◆ Excerto:
No 1º dia fizemos metade do percurso e no final armadilhámo-lo com uma granada defensiva, o que desagradou a um chimpanzé que resolveu accioná-la. A conclusão do percurso fez-se passados três dias. Chegados ao local, previamente determinado, a detecção da nossa presença foi de imediato assinalada por um tiro de kalachnikov. A situação era delicada, o local era muito bem controlado pelo PAIGC. Abdulai aconselhou-me a retirar do local, dada a previsível violência do embate, fazendo fé nos embates anteriores com as nossas forças especiais, noutros momentos, e sempre ao nível de Companhia ou Batalhão. Era urgente abandonar o local. A emboscada abortou, após prévio reconhecimento do local e uma breve conferência com o Abdulai e o Lourenço. O conhecimento da actuação do inimigo, nesta zona, foi valioso para uma tomada de decisão.

De quando em vez Abdulai vinha a Bissau gozar uns dias férias e, sempre que o fazia, solicitava ao Comandante de Companhia a não atribuição de missões muito arriscadas na sua ausência.

Abdulai morreu em Gadamael, atingido por um estilhaço, no final do dia, com perfuração pulmonar. Foram imensos os apelos para que o helicóptero, que ainda se encontrava em Cacine, o transportasse para Bissau, mas tornou-se impossível, dada a proximidade da noite e o risco do voo.

Do Sargento Samba [Coiaté], lembro o seu espírito de sacrifício, quando no ar já se sentia o cheiro da guerra, que se aproximava com toda a violência. Comandava o seu grupo, já muito reduzido, no dia 18 de Maio de 1973, com a missão de detectar a existência de minas na picada, que ligava Guileje a Gadamael. De repente gerou-se entre eles uma enorme discussão, cuja razão de ser não consegui entender. Falavam em crioulo e a sua conversa até chegou a ser escutada pelo grupo do PAIGC que se encontrava emboscado a 30/40 metros.

◆ Tarefas do exercício:
a) Transcreva fielmente o trecho do excerto que vai de "No 1º dia fizemos" até "tomada de decisão.", inclusive.
b) Segundo o excerto, em que data comandava o Sargento Samba o seu grupo na missão de detetar minas na picada? Responda, por favor, numa frase.
Baseie-se apenas no excerto.

◆ Dados registados:
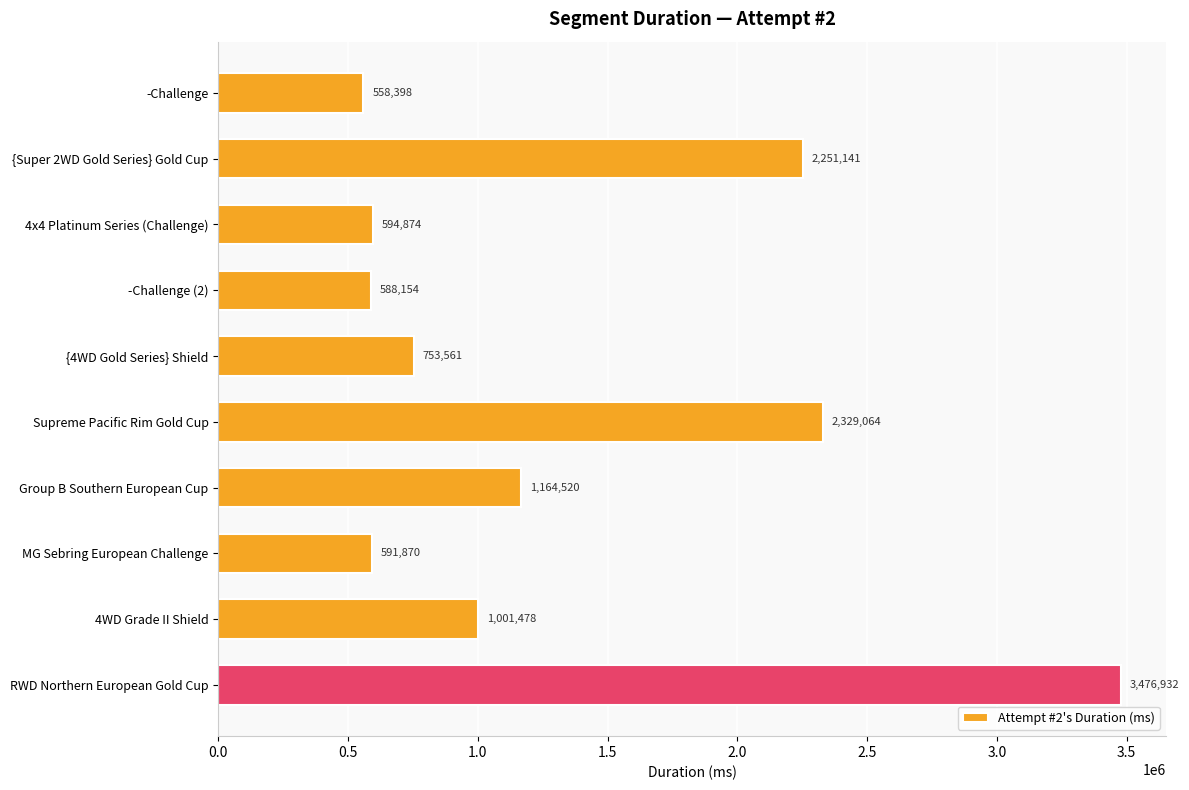

Does the chart contain any negative values?

No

◆ Respostas às tarefas:
a)
No 1º dia fizemos metade do percurso e no final armadilhámo-lo com uma granada defensiva, o que desagradou a um chimpanzé que resolveu accioná-la. A conclusão do percurso fez-se passados três dias. Chegados ao local, previamente determinado, a detecção da nossa presença foi de imediato assinalada por um tiro de kalachnikov. A situação era delicada, o local era muito bem controlado pelo PAIGC. Abdulai aconselhou-me a retirar do local, dada a previsível violência do embate, fazendo fé nos embates anteriores com as nossas forças especiais, noutros momentos, e sempre ao nível de Companhia ou Batalhão. Era urgente abandonar o local. A emboscada abortou, após prévio reconhecimento do local e uma breve conferência com o Abdulai e o Lourenço. O conhecimento da actuação do inimigo, nesta zona, foi valioso para uma tomada de decisão.

b) Comandava-o no dia 18 de Maio de 1973.